How often do you disconnect?

Tuesday, February 20, 2018

Cutting The Cord

For months I've been toying with the idea of disconnecting the cable television and parting ways with our landline. And I think I'm getting very close to pulling the trigger to "cutting the cord."

I'm sure many, if not all, of us have done the analysis. It's simple to see that getting rid of cable and landline phone will save more than half of our monthly expense for the typical trifecta (cable, internet, tv). All we really need these days is internet. 

Once you have a connection to the World Wide Web, you can make phone calls using a VOIP and watch videos, movies, news, sports, and shows using any of the streaming platforms (ie. Netflix, Amazon Prime, Hulu, etc.) available nowadays. 

For us, we don't really watch too much cable programming, so we won't really miss cable that much.
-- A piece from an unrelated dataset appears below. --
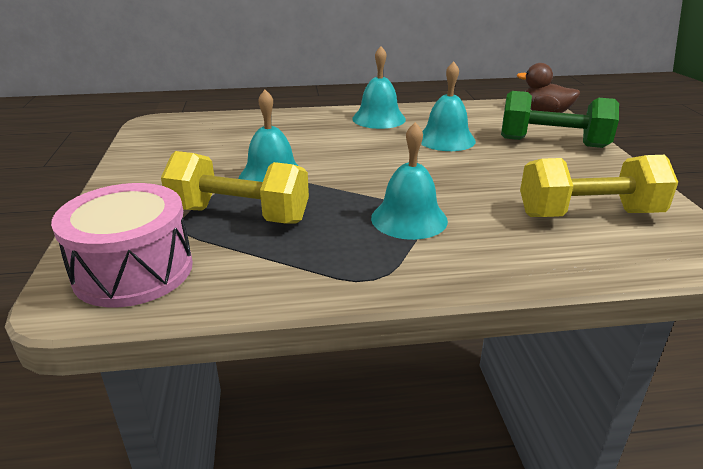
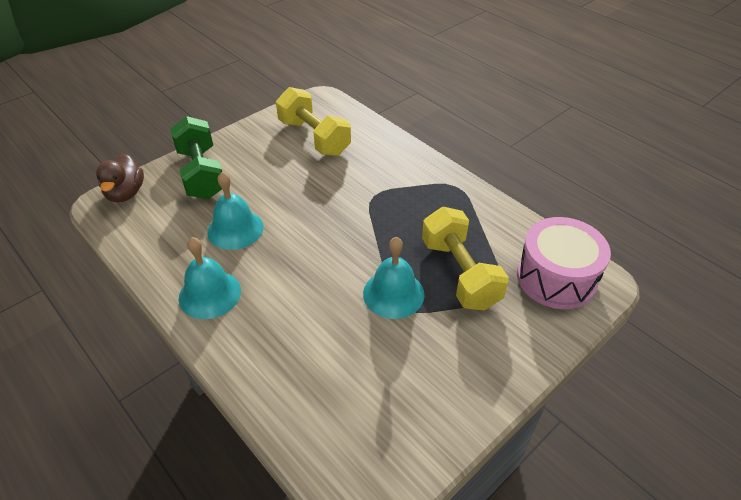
camera: 125 degrees left, 15 degrees up
turquoise bell [371,122,448,240] -> none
It won't be necessary to subscribe to one of the television programming platforms to catch up either. We do watch movies and various series, so lucky for us, we already have Netflix and Amazon Prime. I think the only thing I'll really miss is sports programming. But I don't even really have time to watch live anymore anyway. So maybe I'll just get my fix through highlights on ESPN.com

The one kind of saving grace is this HDTV Antenna that I purchased on Amazon. It will allow us to get the basic local television channels (ie. CBS, NBC, ABC). And that's really good enough for me. As long as I can watch a few of my favorite shows (ie. The Big Bang Theory, Jeopardy, and The Voice every once in a while then I can be satisfied.